**CONSIGNE**
Recopiez sans rien modifier le passage de l'extrait sur l'enquête visant Denis Baupin qui va de « Près d’un an » jusqu'à « Écologie-Les Verts (EELV). ».

**EXTRAIT DU TEXTE**
---*---
La justice s'était saisie le 10 mai 2016 d'une enquête pour "agression, harcèlement sexuels et appels téléphoniques malveillants" au lendemain des accusations lancées par huit femmes. (photo AFP)

Des accusations « corroborées » mais des faits « prescrits »: la justice a classé sans suite l’enquête sur le député écologiste Denis Baupin, au cœur d’un scandale d’agressions et de harcèlement sexuels présumés.

Près d’un an après les révélations de Mediapart et France Inter, le parquet de Paris a considéré lundi que si certains faits étaient « susceptibles d’être qualifiés pénalement (…) ils sont cependant prescrits ».

La justice s’était saisie le 10 mai 2016 d’une enquête pour « agression, harcèlement sexuels et appels téléphoniques malveillants » au lendemain des accusations lancées par huit femmes, quatre anonymes et quatre élues écologistes à visage découvert, dont Sandrine Rousseau, secrétaire nationale adjointe d’Europe Écologie-Les Verts (EELV).

M. Baupin (ex-EELV) a accueilli avec « satisfaction » cette décision, tout en disant regretter « que la prescription s’appliquant à certaines des accusations constitue une entrave au rétablissement de la vérité alors même que son nom et son honneur ont été bafoués », a déclaré son avocat Me Emmanuel Pierrat dans un communiqué.
---*---
**LIGNES PRÉSENTÉES**
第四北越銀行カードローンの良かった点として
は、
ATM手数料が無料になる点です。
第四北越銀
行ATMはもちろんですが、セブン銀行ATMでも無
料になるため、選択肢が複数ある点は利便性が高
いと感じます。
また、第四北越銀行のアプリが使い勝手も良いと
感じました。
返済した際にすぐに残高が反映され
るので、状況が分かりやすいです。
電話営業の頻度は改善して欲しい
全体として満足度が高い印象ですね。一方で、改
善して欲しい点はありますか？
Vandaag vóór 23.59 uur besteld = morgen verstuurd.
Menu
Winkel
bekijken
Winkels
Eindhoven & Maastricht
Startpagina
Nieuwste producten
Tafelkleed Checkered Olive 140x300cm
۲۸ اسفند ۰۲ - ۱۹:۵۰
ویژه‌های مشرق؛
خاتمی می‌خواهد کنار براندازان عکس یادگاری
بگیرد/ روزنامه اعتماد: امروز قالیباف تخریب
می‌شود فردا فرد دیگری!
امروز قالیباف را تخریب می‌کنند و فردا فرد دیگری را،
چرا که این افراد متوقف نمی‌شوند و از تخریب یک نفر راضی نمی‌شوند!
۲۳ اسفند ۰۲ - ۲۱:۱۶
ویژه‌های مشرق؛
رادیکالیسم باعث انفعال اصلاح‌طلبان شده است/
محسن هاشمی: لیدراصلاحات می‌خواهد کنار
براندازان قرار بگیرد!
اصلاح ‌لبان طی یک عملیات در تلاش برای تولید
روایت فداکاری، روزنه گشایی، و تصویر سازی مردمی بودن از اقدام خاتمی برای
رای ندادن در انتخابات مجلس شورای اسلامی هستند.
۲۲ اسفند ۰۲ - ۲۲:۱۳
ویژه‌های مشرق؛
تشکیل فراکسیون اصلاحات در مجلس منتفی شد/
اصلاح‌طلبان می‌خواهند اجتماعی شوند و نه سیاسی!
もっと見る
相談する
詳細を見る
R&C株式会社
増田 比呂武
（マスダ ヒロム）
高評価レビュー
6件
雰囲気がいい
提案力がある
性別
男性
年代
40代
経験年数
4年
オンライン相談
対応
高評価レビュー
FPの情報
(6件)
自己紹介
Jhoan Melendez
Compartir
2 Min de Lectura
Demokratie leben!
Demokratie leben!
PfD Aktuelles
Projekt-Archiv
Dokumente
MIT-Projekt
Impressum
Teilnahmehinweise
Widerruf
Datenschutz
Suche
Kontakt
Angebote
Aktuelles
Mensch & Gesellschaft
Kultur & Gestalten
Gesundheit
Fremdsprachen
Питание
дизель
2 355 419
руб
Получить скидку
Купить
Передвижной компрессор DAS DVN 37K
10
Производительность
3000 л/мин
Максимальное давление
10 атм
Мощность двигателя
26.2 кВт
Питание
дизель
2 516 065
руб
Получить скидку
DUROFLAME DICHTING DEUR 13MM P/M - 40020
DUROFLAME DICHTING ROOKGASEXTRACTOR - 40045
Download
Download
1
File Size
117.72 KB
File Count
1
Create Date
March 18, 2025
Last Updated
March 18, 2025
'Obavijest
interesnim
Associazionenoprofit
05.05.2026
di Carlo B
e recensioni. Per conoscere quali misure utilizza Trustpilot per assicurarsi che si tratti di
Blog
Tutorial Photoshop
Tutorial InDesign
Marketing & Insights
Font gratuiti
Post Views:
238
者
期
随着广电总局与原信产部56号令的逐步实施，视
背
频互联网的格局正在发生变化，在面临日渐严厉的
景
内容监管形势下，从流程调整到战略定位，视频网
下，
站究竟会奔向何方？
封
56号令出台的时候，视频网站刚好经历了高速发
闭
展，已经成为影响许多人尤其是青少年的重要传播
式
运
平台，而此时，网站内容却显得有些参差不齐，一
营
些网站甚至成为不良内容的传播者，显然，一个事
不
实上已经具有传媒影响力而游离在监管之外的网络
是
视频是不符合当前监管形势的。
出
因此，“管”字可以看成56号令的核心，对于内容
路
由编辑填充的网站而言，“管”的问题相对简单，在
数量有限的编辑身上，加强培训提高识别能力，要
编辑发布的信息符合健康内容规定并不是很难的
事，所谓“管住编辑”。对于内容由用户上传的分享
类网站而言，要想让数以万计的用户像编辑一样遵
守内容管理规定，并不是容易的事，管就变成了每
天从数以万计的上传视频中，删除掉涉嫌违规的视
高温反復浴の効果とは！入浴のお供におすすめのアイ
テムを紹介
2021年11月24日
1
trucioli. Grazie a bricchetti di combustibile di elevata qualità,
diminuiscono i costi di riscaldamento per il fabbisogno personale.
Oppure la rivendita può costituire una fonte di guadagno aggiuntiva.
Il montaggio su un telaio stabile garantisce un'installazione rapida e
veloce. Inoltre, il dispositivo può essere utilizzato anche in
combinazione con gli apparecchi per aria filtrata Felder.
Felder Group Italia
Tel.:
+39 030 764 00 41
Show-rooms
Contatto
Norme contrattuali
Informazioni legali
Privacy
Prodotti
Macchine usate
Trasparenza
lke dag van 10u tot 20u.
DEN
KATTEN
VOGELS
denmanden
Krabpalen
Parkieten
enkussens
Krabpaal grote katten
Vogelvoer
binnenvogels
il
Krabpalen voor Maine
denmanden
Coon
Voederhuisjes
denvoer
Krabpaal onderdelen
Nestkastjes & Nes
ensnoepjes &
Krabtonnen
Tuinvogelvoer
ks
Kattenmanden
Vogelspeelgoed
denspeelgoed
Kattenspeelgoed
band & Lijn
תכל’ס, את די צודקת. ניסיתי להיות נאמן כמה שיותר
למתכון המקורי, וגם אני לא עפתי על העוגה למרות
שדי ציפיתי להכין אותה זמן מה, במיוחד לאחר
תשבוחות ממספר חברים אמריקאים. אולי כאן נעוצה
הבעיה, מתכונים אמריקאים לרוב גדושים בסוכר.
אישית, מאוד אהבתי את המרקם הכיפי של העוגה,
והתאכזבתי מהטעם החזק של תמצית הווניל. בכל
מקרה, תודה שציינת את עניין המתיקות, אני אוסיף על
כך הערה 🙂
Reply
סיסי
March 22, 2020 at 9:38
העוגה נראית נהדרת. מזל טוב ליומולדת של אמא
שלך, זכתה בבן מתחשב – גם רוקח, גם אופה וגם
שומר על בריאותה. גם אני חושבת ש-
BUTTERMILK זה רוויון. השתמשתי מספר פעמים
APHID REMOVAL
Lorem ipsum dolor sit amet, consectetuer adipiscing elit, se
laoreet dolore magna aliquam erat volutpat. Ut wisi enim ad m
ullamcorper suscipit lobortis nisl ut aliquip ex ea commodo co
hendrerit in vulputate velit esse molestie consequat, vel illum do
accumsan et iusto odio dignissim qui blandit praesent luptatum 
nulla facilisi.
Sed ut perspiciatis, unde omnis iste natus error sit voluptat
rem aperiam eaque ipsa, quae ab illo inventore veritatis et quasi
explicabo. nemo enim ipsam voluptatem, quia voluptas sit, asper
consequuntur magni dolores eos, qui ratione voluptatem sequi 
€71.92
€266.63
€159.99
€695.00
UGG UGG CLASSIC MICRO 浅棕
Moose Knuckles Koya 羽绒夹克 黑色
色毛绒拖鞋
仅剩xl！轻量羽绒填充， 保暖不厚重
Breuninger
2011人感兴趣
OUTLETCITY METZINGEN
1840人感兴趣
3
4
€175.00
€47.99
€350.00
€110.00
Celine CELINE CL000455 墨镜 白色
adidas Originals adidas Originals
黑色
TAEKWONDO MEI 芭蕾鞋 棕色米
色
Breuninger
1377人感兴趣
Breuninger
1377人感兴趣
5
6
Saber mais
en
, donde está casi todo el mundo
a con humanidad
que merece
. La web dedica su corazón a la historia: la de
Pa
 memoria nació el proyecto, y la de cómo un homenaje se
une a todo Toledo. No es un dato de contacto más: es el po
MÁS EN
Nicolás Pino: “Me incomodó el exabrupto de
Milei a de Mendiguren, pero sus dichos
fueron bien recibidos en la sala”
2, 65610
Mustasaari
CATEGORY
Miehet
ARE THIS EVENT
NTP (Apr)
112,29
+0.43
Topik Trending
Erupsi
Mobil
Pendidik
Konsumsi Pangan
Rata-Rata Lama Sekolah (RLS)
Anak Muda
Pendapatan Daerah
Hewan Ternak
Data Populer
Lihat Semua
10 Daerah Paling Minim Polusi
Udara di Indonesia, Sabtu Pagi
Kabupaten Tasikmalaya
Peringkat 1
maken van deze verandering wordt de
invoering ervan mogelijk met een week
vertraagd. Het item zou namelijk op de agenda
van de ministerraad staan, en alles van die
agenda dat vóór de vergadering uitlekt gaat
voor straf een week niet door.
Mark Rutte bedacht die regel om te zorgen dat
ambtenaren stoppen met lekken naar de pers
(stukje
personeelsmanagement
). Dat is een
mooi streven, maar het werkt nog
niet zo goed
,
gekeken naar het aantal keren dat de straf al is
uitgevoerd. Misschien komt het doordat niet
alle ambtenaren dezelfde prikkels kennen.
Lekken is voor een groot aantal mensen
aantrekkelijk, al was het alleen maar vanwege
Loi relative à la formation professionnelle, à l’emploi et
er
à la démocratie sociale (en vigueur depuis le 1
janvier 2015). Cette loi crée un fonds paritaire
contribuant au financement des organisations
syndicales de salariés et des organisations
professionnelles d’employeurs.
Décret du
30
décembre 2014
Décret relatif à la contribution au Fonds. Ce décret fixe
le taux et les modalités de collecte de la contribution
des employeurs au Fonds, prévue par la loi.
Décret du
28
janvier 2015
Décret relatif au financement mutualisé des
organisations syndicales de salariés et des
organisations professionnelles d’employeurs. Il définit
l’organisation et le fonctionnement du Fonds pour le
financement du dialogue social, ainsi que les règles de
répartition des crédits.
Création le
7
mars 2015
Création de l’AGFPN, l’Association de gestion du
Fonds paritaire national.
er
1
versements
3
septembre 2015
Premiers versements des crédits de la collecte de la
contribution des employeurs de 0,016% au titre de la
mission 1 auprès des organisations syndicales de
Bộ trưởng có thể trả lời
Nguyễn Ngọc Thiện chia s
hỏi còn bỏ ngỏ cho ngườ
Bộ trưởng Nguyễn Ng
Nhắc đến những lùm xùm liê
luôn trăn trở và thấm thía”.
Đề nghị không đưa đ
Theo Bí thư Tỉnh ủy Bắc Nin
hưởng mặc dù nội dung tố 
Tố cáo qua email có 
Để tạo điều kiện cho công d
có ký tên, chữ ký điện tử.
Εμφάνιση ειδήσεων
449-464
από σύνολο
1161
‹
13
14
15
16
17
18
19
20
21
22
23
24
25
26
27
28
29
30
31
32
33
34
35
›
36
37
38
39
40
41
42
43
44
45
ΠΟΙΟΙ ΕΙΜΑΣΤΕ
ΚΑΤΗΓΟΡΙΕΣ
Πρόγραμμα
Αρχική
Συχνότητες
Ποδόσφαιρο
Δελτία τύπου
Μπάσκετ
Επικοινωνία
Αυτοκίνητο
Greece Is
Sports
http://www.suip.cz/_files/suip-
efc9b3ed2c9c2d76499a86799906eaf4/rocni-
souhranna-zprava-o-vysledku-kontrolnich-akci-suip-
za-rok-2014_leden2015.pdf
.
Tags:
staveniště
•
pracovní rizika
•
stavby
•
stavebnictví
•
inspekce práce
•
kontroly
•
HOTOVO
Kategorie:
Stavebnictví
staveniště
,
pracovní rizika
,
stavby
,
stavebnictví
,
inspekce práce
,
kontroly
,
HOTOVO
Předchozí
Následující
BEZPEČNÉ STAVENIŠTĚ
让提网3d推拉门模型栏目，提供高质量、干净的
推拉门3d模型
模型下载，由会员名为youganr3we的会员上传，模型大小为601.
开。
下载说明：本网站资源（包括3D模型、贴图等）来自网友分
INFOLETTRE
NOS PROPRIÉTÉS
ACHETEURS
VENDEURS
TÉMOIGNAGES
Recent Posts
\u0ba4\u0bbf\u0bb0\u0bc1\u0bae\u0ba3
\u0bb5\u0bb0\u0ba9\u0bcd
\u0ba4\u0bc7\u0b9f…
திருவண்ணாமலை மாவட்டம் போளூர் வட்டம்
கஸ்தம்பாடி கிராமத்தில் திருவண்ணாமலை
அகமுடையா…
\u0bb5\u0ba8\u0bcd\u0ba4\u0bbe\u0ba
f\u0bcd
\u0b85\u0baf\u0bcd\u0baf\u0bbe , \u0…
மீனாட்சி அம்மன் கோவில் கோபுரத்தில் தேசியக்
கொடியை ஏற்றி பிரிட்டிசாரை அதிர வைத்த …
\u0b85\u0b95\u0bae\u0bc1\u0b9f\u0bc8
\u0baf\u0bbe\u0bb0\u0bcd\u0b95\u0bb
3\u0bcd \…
---*---
**RÉPONSE ATTENDUE**
Près d’un an après les révélations de Mediapart et France Inter, le parquet de Paris a considéré lundi que si certains faits étaient « susceptibles d’être qualifiés pénalement (…) ils sont cependant prescrits ».

La justice s’était saisie le 10 mai 2016 d’une enquête pour « agression, harcèlement sexuels et appels téléphoniques malveillants » au lendemain des accusations lancées par huit femmes, quatre anonymes et quatre élues écologistes à visage découvert, dont Sandrine Rousseau, secrétaire nationale adjointe d’Europe Écologie-Les Verts (EELV).